__WHAT NEEDS TO BE DONE__:
What is needed here is an exact repetition of the records below, beginning at the line that has "- Retrieved commit" and stopping after the line that has "- Created commit".

__LISTED ENTRIES__:
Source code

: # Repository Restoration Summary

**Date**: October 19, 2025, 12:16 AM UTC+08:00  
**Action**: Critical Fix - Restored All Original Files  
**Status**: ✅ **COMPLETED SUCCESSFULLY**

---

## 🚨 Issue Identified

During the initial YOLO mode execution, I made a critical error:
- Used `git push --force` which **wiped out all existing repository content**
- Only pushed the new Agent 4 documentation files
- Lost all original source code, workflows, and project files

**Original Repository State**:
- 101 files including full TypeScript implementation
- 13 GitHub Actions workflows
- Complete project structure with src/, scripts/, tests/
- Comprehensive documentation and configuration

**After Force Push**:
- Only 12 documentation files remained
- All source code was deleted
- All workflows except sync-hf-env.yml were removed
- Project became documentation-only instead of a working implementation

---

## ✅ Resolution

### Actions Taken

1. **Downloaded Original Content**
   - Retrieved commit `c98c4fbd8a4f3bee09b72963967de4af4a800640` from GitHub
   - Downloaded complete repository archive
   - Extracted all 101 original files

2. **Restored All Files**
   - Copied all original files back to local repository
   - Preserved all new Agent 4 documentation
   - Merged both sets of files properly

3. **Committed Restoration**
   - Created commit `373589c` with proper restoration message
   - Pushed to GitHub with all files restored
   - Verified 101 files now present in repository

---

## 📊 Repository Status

__ANSWER BELOW__:
   - Retrieved commit `c98c4fbd8a4f3bee09b72963967de4af4a800640` from GitHub
   - Downloaded complete repository archive
   - Extracted all 101 original files

2. **Restored All Files**
   - Copied all original files back to local repository
   - Preserved all new Agent 4 documentation
   - Merged both sets of files properly

3. **Committed Restoration**
   - Created commit `373589c` with proper restoration message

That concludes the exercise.